[Work request] Whatever the listing holds, output it without alteration.

[Dataset]
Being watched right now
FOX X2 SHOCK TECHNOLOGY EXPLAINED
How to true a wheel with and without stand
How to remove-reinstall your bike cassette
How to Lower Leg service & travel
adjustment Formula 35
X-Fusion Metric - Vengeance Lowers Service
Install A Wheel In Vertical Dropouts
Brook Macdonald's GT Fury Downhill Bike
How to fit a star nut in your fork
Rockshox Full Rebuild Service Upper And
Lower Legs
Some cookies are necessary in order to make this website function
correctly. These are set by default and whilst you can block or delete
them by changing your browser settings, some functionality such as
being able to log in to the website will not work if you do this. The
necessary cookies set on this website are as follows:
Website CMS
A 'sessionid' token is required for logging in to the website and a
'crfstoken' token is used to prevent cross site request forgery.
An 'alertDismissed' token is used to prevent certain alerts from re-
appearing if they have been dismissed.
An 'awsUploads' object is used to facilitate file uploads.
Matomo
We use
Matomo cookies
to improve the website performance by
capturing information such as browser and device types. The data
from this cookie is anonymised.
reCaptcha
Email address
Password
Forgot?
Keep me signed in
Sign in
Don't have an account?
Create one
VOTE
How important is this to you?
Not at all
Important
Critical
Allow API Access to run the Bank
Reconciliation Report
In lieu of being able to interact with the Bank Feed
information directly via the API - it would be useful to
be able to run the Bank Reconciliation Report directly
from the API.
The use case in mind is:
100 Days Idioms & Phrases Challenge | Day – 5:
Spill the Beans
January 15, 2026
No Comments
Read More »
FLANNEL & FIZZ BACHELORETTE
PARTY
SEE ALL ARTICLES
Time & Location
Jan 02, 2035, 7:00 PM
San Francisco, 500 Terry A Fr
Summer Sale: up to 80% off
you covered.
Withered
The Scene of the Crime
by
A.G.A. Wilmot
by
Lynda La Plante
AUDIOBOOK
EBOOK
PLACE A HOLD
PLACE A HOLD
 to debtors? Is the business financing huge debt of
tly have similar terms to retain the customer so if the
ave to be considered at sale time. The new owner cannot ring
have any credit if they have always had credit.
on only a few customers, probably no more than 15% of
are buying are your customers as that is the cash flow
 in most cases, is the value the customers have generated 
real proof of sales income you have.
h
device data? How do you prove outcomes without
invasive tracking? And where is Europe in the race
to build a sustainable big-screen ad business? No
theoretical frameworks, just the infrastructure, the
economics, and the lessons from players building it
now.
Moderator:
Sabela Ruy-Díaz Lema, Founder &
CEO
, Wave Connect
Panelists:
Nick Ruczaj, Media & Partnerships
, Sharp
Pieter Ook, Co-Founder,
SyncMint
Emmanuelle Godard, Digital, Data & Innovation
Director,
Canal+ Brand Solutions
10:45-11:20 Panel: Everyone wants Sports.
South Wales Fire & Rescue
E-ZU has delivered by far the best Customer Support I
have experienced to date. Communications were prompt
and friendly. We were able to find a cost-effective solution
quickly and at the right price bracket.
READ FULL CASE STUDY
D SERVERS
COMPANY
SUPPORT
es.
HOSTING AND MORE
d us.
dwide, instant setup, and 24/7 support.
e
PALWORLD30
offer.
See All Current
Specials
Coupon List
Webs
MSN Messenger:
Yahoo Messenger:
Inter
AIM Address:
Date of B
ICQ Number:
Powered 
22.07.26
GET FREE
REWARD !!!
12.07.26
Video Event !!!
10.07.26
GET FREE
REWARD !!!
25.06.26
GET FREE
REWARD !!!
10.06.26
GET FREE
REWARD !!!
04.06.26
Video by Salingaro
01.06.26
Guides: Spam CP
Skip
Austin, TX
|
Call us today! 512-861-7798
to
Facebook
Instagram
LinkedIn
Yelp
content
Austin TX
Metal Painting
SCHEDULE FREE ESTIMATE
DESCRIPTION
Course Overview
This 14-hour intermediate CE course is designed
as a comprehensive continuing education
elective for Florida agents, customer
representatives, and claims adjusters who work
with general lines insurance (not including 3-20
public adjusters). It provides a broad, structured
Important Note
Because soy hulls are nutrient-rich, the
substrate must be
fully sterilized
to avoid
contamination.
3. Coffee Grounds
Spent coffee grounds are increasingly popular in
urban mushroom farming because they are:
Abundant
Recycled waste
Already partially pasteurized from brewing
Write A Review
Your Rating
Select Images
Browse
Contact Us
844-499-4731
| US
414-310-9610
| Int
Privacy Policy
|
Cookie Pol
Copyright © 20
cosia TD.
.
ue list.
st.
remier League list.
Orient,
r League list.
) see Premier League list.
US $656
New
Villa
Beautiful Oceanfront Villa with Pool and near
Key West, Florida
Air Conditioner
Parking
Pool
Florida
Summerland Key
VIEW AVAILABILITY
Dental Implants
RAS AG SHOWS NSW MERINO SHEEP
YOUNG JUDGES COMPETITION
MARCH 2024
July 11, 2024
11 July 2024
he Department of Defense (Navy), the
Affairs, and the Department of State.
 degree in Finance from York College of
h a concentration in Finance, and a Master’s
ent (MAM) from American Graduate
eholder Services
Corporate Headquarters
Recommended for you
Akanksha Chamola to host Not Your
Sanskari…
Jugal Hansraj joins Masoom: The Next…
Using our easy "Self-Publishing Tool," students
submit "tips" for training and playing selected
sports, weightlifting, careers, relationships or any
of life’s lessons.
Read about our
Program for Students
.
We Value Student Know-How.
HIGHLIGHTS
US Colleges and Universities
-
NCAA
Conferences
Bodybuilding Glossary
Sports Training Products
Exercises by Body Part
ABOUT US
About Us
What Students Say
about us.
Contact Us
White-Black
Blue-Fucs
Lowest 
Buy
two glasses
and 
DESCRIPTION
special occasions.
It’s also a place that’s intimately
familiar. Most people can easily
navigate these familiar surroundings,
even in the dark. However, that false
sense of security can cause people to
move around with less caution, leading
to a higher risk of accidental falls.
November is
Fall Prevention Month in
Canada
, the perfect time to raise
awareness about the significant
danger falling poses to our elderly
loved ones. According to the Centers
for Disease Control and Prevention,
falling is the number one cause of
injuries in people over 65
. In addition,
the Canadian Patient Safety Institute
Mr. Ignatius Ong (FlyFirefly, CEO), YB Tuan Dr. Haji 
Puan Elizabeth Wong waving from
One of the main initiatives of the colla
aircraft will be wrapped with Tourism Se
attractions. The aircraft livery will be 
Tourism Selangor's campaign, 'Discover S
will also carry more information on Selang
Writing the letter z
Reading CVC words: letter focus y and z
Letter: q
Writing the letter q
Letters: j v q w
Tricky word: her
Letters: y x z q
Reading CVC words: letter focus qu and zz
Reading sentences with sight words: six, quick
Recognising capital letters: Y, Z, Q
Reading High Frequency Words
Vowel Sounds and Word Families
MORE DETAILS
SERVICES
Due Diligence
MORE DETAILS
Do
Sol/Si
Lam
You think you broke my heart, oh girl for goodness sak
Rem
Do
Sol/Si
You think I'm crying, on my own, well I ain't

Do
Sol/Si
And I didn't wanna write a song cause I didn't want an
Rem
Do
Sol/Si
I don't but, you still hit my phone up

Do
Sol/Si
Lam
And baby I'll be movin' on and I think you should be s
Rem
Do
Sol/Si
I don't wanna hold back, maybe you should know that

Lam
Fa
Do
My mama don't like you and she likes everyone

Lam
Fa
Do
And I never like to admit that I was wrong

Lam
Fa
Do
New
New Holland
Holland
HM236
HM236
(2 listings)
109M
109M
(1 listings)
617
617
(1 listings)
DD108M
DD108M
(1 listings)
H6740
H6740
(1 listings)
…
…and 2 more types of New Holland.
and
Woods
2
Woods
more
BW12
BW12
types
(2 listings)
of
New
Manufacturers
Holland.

[Solution to this task]
Being watched right now
FOX X2 SHOCK TECHNOLOGY EXPLAINED
How to true a wheel with and without stand
How to remove-reinstall your bike cassette
How to Lower Leg service & travel
adjustment Formula 35
X-Fusion Metric - Vengeance Lowers Service
Install A Wheel In Vertical Dropouts
Brook Macdonald's GT Fury Downhill Bike
How to fit a star nut in your fork
Rockshox Full Rebuild Service Upper And
Lower Legs
Some cookies are necessary in order to make this website function
correctly. These are set by default and whilst you can block or delete
them by changing your browser settings, some functionality such as
being able to log in to the website will not work if you do this. The
necessary cookies set on this website are as follows:
Website CMS
A 'sessionid' token is required for logging in to the website and a
'crfstoken' token is used to prevent cross site request forgery.
An 'alertDismissed' token is used to prevent certain alerts from re-
appearing if they have been dismissed.
An 'awsUploads' object is used to facilitate file uploads.
Matomo
We use
Matomo cookies
to improve the website performance by
capturing information such as browser and device types. The data
from this cookie is anonymised.
reCaptcha
Email address
Password
Forgot?
Keep me signed in
Sign in
Don't have an account?
Create one
VOTE
How important is this to you?
Not at all
Important
Critical
Allow API Access to run the Bank
Reconciliation Report
In lieu of being able to interact with the Bank Feed
information directly via the API - it would be useful to
be able to run the Bank Reconciliation Report directly
from the API.
The use case in mind is:
100 Days Idioms & Phrases Challenge | Day – 5:
Spill the Beans
January 15, 2026
No Comments
Read More »
FLANNEL & FIZZ BACHELORETTE
PARTY
SEE ALL ARTICLES
Time & Location
Jan 02, 2035, 7:00 PM
San Francisco, 500 Terry A Fr
Summer Sale: up to 80% off
you covered.
Withered
The Scene of the Crime
by
A.G.A. Wilmot
by
Lynda La Plante
AUDIOBOOK
EBOOK
PLACE A HOLD
PLACE A HOLD
 to debtors? Is the business financing huge debt of
tly have similar terms to retain the customer so if the
ave to be considered at sale time. The new owner cannot ring
have any credit if they have always had credit.
on only a few customers, probably no more than 15% of
are buying are your customers as that is the cash flow
 in most cases, is the value the customers have generated 
real proof of sales income you have.
h
device data? How do you prove outcomes without
invasive tracking? And where is Europe in the race
to build a sustainable big-screen ad business? No
theoretical frameworks, just the infrastructure, the
economics, and the lessons from players building it
now.
Moderator:
Sabela Ruy-Díaz Lema, Founder &
CEO
, Wave Connect
Panelists:
Nick Ruczaj, Media & Partnerships
, Sharp
Pieter Ook, Co-Founder,
SyncMint
Emmanuelle Godard, Digital, Data & Innovation
Director,
Canal+ Brand Solutions
10:45-11:20 Panel: Everyone wants Sports.
South Wales Fire & Rescue
E-ZU has delivered by far the best Customer Support I
have experienced to date. Communications were prompt
and friendly. We were able to find a cost-effective solution
quickly and at the right price bracket.
READ FULL CASE STUDY
D SERVERS
COMPANY
SUPPORT
es.
HOSTING AND MORE
d us.
dwide, instant setup, and 24/7 support.
e
PALWORLD30
offer.
See All Current
Specials
Coupon List
Webs
MSN Messenger:
Yahoo Messenger:
Inter
AIM Address:
Date of B
ICQ Number:
Powered 
22.07.26
GET FREE
REWARD !!!
12.07.26
Video Event !!!
10.07.26
GET FREE
REWARD !!!
25.06.26
GET FREE
REWARD !!!
10.06.26
GET FREE
REWARD !!!
04.06.26
Video by Salingaro
01.06.26
Guides: Spam CP
Skip
Austin, TX
|
Call us today! 512-861-7798
to
Facebook
Instagram
LinkedIn
Yelp
content
Austin TX
Metal Painting
SCHEDULE FREE ESTIMATE
DESCRIPTION
Course Overview
This 14-hour intermediate CE course is designed
as a comprehensive continuing education
elective for Florida agents, customer
representatives, and claims adjusters who work
with general lines insurance (not including 3-20
public adjusters). It provides a broad, structured
Important Note
Because soy hulls are nutrient-rich, the
substrate must be
fully sterilized
to avoid
contamination.
3. Coffee Grounds
Spent coffee grounds are increasingly popular in
urban mushroom farming because they are:
Abundant
Recycled waste
Already partially pasteurized from brewing
Write A Review
Your Rating
Select Images
Browse
Contact Us
844-499-4731
| US
414-310-9610
| Int
Privacy Policy
|
Cookie Pol
Copyright © 20
cosia TD.
.
ue list.
st.
remier League list.
Orient,
r League list.
) see Premier League list.
US $656
New
Villa
Beautiful Oceanfront Villa with Pool and near
Key West, Florida
Air Conditioner
Parking
Pool
Florida
Summerland Key
VIEW AVAILABILITY
Dental Implants
RAS AG SHOWS NSW MERINO SHEEP
YOUNG JUDGES COMPETITION
MARCH 2024
July 11, 2024
11 July 2024
he Department of Defense (Navy), the
Affairs, and the Department of State.
 degree in Finance from York College of
h a concentration in Finance, and a Master’s
ent (MAM) from American Graduate
eholder Services
Corporate Headquarters
Recommended for you
Akanksha Chamola to host Not Your
Sanskari…
Jugal Hansraj joins Masoom: The Next…
Using our easy "Self-Publishing Tool," students
submit "tips" for training and playing selected
sports, weightlifting, careers, relationships or any
of life’s lessons.
Read about our
Program for Students
.
We Value Student Know-How.
HIGHLIGHTS
US Colleges and Universities
-
NCAA
Conferences
Bodybuilding Glossary
Sports Training Products
Exercises by Body Part
ABOUT US
About Us
What Students Say
about us.
Contact Us
White-Black
Blue-Fucs
Lowest 
Buy
two glasses
and 
DESCRIPTION
special occasions.
It’s also a place that’s intimately
familiar. Most people can easily
navigate these familiar surroundings,
even in the dark. However, that false
sense of security can cause people to
move around with less caution, leading
to a higher risk of accidental falls.
November is
Fall Prevention Month in
Canada
, the perfect time to raise
awareness about the significant
danger falling poses to our elderly
loved ones. According to the Centers
for Disease Control and Prevention,
falling is the number one cause of
injuries in people over 65
. In addition,
the Canadian Patient Safety Institute
Mr. Ignatius Ong (FlyFirefly, CEO), YB Tuan Dr. Haji 
Puan Elizabeth Wong waving from
One of the main initiatives of the colla
aircraft will be wrapped with Tourism Se
attractions. The aircraft livery will be 
Tourism Selangor's campaign, 'Discover S
will also carry more information on Selang
Writing the letter z
Reading CVC words: letter focus y and z
Letter: q
Writing the letter q
Letters: j v q w
Tricky word: her
Letters: y x z q
Reading CVC words: letter focus qu and zz
Reading sentences with sight words: six, quick
Recognising capital letters: Y, Z, Q
Reading High Frequency Words
Vowel Sounds and Word Families
MORE DETAILS
SERVICES
Due Diligence
MORE DETAILS
Do
Sol/Si
Lam
You think you broke my heart, oh girl for goodness sak
Rem
Do
Sol/Si
You think I'm crying, on my own, well I ain't

Do
Sol/Si
And I didn't wanna write a song cause I didn't want an
Rem
Do
Sol/Si
I don't but, you still hit my phone up

Do
Sol/Si
Lam
And baby I'll be movin' on and I think you should be s
Rem
Do
Sol/Si
I don't wanna hold back, maybe you should know that

Lam
Fa
Do
My mama don't like you and she likes everyone

Lam
Fa
Do
And I never like to admit that I was wrong

Lam
Fa
Do
New
New Holland
Holland
HM236
HM236
(2 listings)
109M
109M
(1 listings)
617
617
(1 listings)
DD108M
DD108M
(1 listings)
H6740
H6740
(1 listings)
…
…and 2 more types of New Holland.
and
Woods
2
Woods
more
BW12
BW12
types
(2 listings)
of
New
Manufacturers
Holland.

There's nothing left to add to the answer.